◆ **Task requirements**
Check every line below for the string "none", and copy the lines that contain it.
┌─ Exercise materials
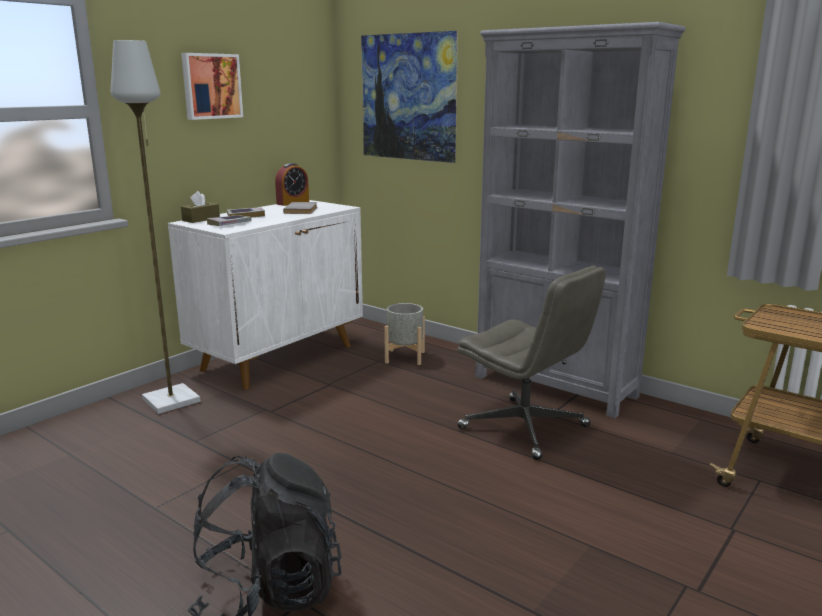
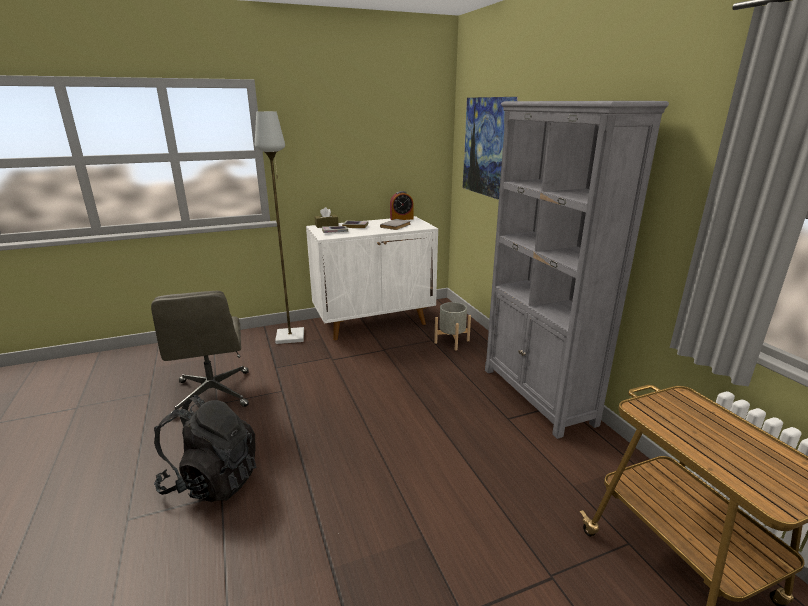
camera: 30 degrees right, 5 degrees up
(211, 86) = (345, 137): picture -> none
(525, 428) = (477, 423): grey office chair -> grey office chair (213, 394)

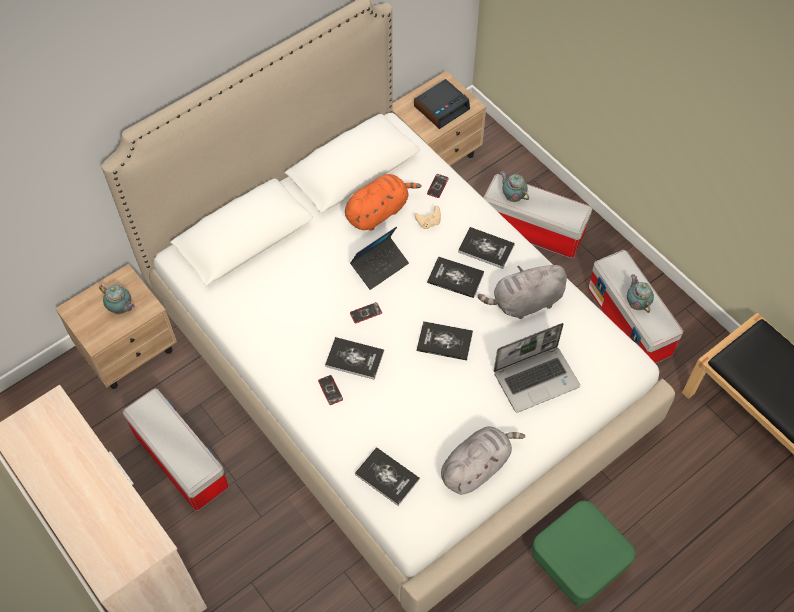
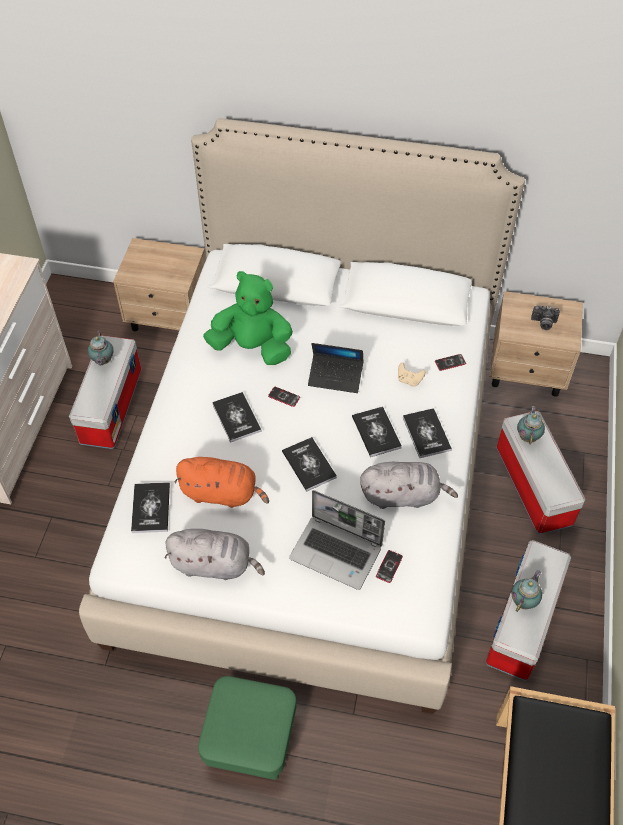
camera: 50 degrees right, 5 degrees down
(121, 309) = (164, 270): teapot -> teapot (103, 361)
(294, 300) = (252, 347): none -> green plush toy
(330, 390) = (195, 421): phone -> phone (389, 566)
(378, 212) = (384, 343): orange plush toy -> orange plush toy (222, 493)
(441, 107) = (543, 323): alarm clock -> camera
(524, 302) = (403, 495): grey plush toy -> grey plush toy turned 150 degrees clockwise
└─
◆ **Task response**
(211, 86) = (345, 137): picture -> none
(294, 300) = (252, 347): none -> green plush toy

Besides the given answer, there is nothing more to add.